From the theoretical side, the course briefly covers the basics of electronic structure methods in solids, with a focus on DFT, and provides some insight on perturbation theory to quickly move to applications. This includes an overview of bulk thermodynamical properties, the relationship between bonding and electronic structure in solids, phase transitions, temperature and pressure effects, magnetic and spectroscopic properties. Solid surfaces’ structures (relaxation, rumpling and reconstruction), electronic properties, influence structural vacancies and their relationships to chemical reactivity will be examined in two of the morning sessions. The school will cover the fundamentals and the practical use of a state-of-the-art codes for the calculation of the electronic structure of bulk solids, surfaces, and defects and impurities in solids. At the end of the course, the students will have acquired the basic knowledge on which Solid State Chemistry is founded. They will be able to apply this knowledge understand and analysis more complex concepts and phenomena in the field. And, finally they will be able to perform computational simulations on structural, electronic and magnetic properties of periodic and semi-periodic systems choosing with critical thinking the one that best suits the nature of the system or phenomenon to be studied.
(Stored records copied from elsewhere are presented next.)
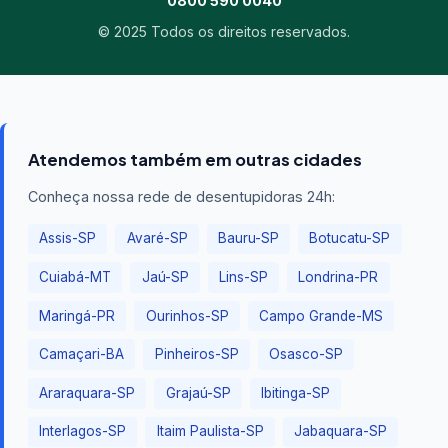
0800 590 0040
© 2025 Todos os direitos reservados.
Atendemos também em outras cidades
Conheça nossa rede de desentupidoras 24h:
Assis-SP
Avaré-SP
Bauru-SP
Botucatu-SP
Cuiabá-MT
Jaú-SP
Lins-SP
Londrina-PR
Maringá-PR
Ourinhos-SP
Campo Grande-MS
Camaçari-BA
Pinheiros-SP
Osasco-SP
Araraquara-SP
Grajaú-SP
Ibitinga-SP
Interlagos-SP
Itaim Paulista-SP
Jabaquara-SP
Symmetry. Summary of basic concepts. Space groups. Tensor quantities. Crystal strain. Bloch theorem. The symmetry of the wavefunction under periodic boundary conditions. Reciprocal space. Mean field solution of the electronic problem in solids and electron-correlation methods.
Electronic structure. Cluster and periodic models. Atomistic models. Kohn-Sham equations and DFT methodologies. Electronic structure calculations. Phonons and crystal searching.
Thermodynamic properties. Static models. Equation of state of solids. Phase transitions. Mechanisms and kinetics of phase transitions. Thermal effects.
Optical properties of Solids. Macroscopic Maxwell equations: conductivity and dielectric tensors, polarization and currents. Microscopic interpretation. Simple models: metals and insulators. Multiband transitions. Examples. Hamiltonians for light-matter interaction. Time-dependent evolution of a periodic system under electric fields. Absorption and reflectivity.
Multiscale methods. Current difficulties in solid-state calculations. Scaling in the construction of the Hamiltonian of different methods. Scaling in diagonalization. Construction of sparse Hamiltonian matrix. Linear scaling techniques. Metals, insulators and the Fermi energy. Force fields in solid state. QM/MM and combination of force-fields and electronic structure codes. Applications: Excitons and polarons.
Ab initio simulation of the structure, thermodynamic properties and reactivity in surfaces. Computational models in Surface Science. Structure of surfaces: Tasker's classification of ionic surfaces. Relaxation, rumpling, and reconstruction of surfaces. Surface energies. Surface defects: O vacancies in metal oxides. Adsorption at surfaces. Case studies: organic molecules and transition metal atoms at oxide surfaces. Reactivity at surfaces: organic molecules at simple surfaces. Role of point defects.
Chemical bonding and microscopic approach. Topologies of scalar fields in crystals. Electron density, electron localization function and reduced density gradient chemical functions. Chemical origin of compressibility. Chemical bonding reconstruction along a phase transition
Magnetic interactions in Molecules and Solids: Basic concepts and Spin Hamiltonians. Spin Hamiltonians. Effective Hamiltonian theory. Magnetism in condensed matter. Spin waves for ferromagnets. Antiferromagnetic lattices. Electron transport. Quantum Chemical approach to solid state magnetism. Four center interactions in cuprates. Magnetic anisotropy, Double exchange and spin wave theory.